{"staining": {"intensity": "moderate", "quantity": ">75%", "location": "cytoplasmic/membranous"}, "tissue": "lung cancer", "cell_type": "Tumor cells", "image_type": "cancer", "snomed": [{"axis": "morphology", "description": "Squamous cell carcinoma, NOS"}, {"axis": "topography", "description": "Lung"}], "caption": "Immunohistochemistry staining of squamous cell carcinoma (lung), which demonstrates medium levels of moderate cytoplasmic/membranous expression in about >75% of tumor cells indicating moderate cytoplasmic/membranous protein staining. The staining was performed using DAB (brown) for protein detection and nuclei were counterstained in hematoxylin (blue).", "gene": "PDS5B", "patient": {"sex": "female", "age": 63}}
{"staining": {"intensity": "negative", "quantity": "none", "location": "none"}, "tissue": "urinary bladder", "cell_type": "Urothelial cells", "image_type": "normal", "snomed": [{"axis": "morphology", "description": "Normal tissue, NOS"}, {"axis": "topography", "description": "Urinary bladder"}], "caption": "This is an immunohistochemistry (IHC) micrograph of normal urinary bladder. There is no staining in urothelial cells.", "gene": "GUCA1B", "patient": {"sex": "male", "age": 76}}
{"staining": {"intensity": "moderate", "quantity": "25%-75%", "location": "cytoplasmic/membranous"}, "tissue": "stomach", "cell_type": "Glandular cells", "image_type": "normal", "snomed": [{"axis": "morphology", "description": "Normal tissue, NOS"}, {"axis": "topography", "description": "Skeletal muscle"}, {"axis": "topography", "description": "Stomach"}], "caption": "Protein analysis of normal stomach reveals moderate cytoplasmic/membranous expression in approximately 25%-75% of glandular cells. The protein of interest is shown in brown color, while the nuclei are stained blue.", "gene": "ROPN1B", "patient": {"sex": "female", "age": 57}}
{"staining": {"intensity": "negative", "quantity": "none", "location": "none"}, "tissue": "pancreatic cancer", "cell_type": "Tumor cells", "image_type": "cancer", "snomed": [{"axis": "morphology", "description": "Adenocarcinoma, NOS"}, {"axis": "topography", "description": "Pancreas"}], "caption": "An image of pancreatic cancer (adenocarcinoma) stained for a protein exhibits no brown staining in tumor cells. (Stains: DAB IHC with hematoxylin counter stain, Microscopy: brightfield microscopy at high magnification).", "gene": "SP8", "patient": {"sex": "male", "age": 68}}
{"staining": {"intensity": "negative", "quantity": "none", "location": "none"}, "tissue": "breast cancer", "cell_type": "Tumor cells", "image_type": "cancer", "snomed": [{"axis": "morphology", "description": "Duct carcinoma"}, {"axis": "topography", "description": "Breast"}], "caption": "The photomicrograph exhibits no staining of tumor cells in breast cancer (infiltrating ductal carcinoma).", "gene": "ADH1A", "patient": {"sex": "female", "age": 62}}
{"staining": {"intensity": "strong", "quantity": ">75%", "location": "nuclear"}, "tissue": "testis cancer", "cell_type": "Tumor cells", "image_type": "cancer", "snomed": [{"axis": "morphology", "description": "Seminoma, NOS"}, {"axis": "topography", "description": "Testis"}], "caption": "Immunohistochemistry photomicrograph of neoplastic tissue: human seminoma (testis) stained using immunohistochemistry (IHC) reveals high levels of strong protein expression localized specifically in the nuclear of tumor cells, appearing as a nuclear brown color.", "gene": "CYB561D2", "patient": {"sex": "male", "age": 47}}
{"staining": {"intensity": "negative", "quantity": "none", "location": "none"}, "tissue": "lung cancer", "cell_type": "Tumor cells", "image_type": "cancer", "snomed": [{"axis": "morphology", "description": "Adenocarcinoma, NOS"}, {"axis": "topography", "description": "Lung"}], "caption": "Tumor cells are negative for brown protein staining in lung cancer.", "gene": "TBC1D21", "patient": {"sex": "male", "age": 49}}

** INSTRUCTIONS FOR THE TASK **
Copy whichever lines in the listing above contain the word "photomicrograph".

** RESPONSE **
{"staining": {"intensity": "negative", "quantity": "none", "location": "none"}, "tissue": "breast cancer", "cell_type": "Tumor cells", "image_type": "cancer", "snomed": [{"axis": "morphology", "description": "Duct carcinoma"}, {"axis": "topography", "description": "Breast"}], "caption": "The photomicrograph exhibits no staining of tumor cells in breast cancer (infiltrating ductal carcinoma).", "gene": "ADH1A", "patient": {"sex": "female", "age": 62}}
{"staining": {"intensity": "strong", "quantity": ">75%", "location": "nuclear"}, "tissue": "testis cancer", "cell_type": "Tumor cells", "image_type": "cancer", "snomed": [{"axis": "morphology", "description": "Seminoma, NOS"}, {"axis": "topography", "description": "Testis"}], "caption": "Immunohistochemistry photomicrograph of neoplastic tissue: human seminoma (testis) stained using immunohistochemistry (IHC) reveals high levels of strong protein expression localized specifically in the nuclear of tumor cells, appearing as a nuclear brown color.", "gene": "CYB561D2", "patient": {"sex": "male", "age": 47}}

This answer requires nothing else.